Publication year - 2015
Publication title -
journal of eukaryotic microbiology
Language(s) - English
Resource type - Journals
SCImago Journal Rank - 1.067
H-Index - 77
eISSN - 1550-7408
pISSN - 1066-5234
DOI - 10.1111/jeu.12237
Subject(s) - biology , sterol , phylogenetic tree , gene , transcriptome , plastid , lineage (genetic) , biosynthesis , genome , phylogenetics , genetics , de novo transcriptome assembly , biochemistry , gene expression , chloroplast , cholesterol
Vitrella brassicaformis is the second discovered species in the Chromerida, and first in the family Vitrellaceae. Chromera velia , the first discovered species, forms an independent photosynthetic lineage with V. brassicaformis , and both are closely related to peridinin‐containing dinoflagellates and nonphotosynthetic apicomplexans; both also show phylogenetic closeness with red algal plastids. We have utilized gas chromatography/mass spectrometry to identify two free sterols, 24‐ethylcholest‐5‐en‐3β‐ol, and a minor unknown sterol which appeared to be a C 28:4 compound. We have also used RNA Seq analysis to identify seven genes found in the nonmevalonate/methylerythritol pathway ( MEP ) for sterol biosynthesis. Subsequent genome analysis of V. brassicaformis showed the presence of two mevalonate ( MVA ) pathway genes, though the genes were not observed in the transcriptome analysis.

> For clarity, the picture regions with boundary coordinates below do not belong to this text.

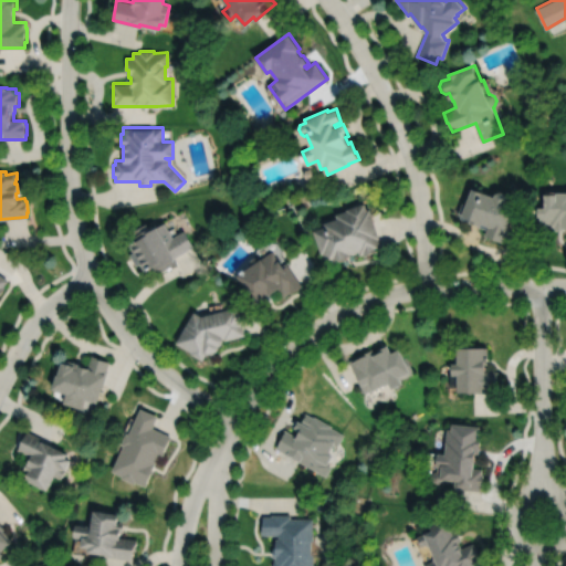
[(511,200),(510,202),(519,206),(504,242),(486,236),(489,229),(462,219),(460,212),(464,202),(469,205),(475,189),(498,198),(499,195),(504,192),(509,195),(511,200)]
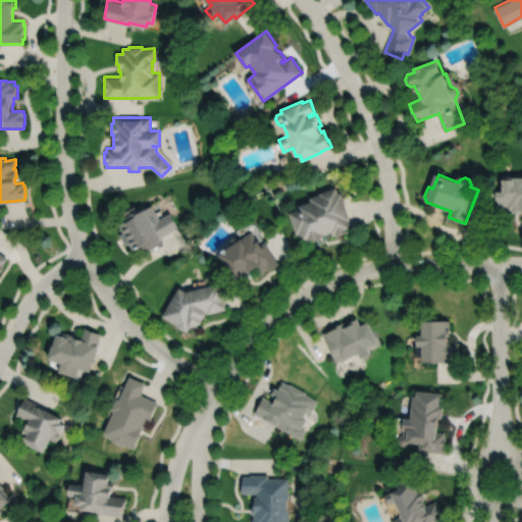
[(499,192),(499,200),(500,200),(500,210),(506,210),(506,208),(508,208),(508,210),(514,210),(514,212),(520,212),(520,211),(521,211),(521,178),(515,178),(515,176),(508,176),(508,179),(503,179),(503,192),(499,192)]
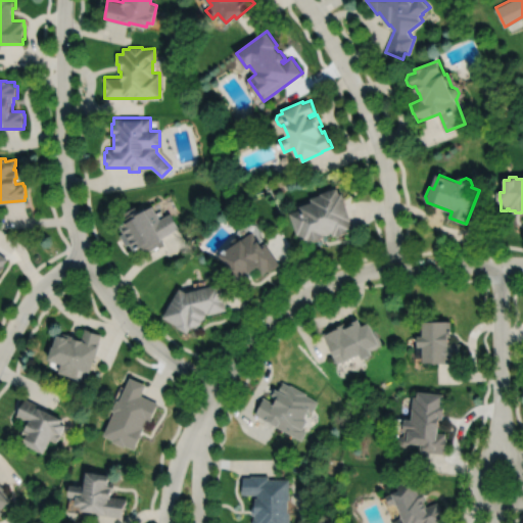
[(290,214),(297,234),(299,234),(302,244),(307,242),(307,243),(321,239),(320,238),(326,236),(326,235),(332,233),(333,236),(336,234),(337,236),(349,232),(349,230),(352,229),(349,220),(351,220),(342,193),(340,194),(338,188),(321,193),(321,194),(311,198),(313,202),(299,206),(300,209),(290,214)]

Transcripts from four genes ( dxr , ispf , ispd , and idi ) were selected and translated into proteins to study the phylogenetic relationship of sterol biosynthesis in V. brassicaformis and C. velia to other groups of algae and apicomplexans. On the basis of our genomic and transcriptomic analyses, we hypothesize that the MEP pathway was the primary pathway that apicomplexans used for sterol biosynthesis before they lost their sterol biosynthesis ability, although contribution of the MVA pathway cannot be discounted.